Copy out each line of the data below that contains the word "maluszek".

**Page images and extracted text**
=== Section Start ===
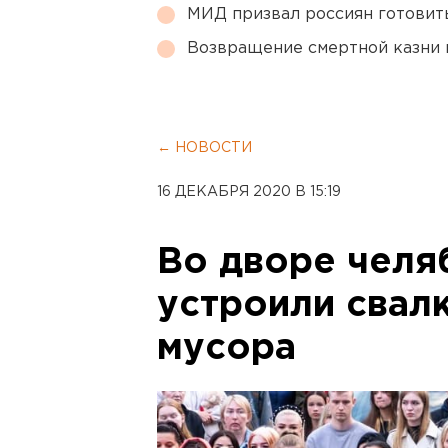
МИД призвал россиян готовить
Возвращение смертной казни 
← НОВОСТИ
16 ДЕКАБРЯ 2020 В 15:19
Во дворе челя
устроили свал
мусора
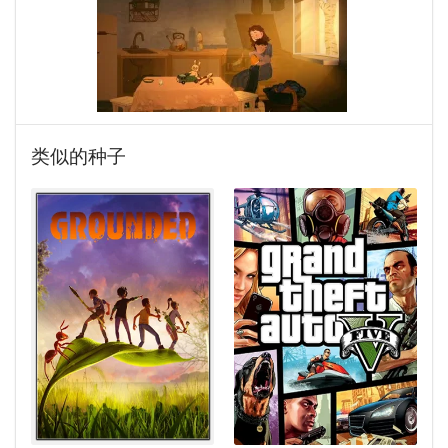
类似的种子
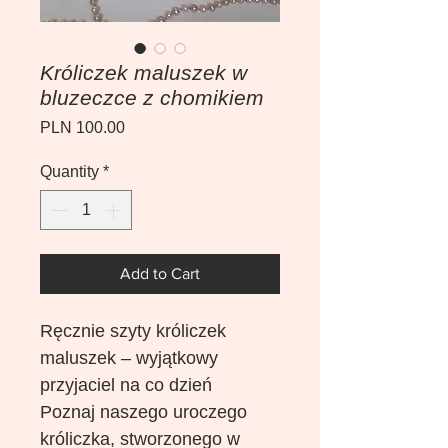
Króliczek maluszek w
bluzeczce z chomikiem
Price
PLN 100.00
Quantity
*
Add to Cart
Ręcznie szyty króliczek
maluszek – wyjątkowy
przyjaciel na co dzień
Poznaj naszego uroczego
króliczka, stworzonego w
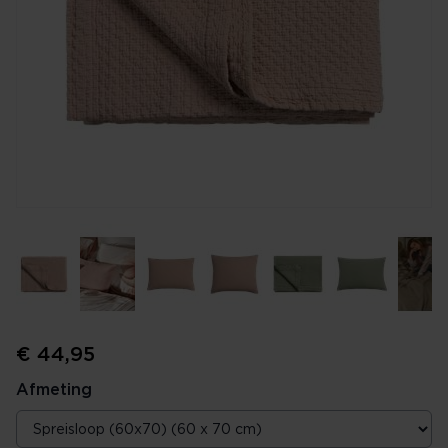
€ 44,95
Afmeting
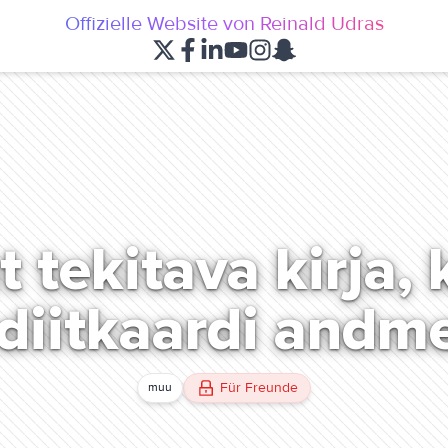
Offizielle Website von Reinald Udras
 tekitava kirja,
diitkaardi andm
Für Freunde
muu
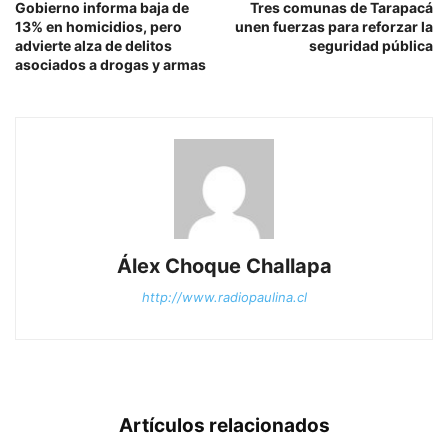
Gobierno informa baja de
Tres comunas de Tarapacá
13% en homicidios, pero
unen fuerzas para reforzar la
advierte alza de delitos
seguridad pública
asociados a drogas y armas
Álex Choque Challapa
http://www.radiopaulina.cl
Artículos relacionados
=== Section End ===
**RESULT BELOW**
Króliczek maluszek w
maluszek – wyjątkowy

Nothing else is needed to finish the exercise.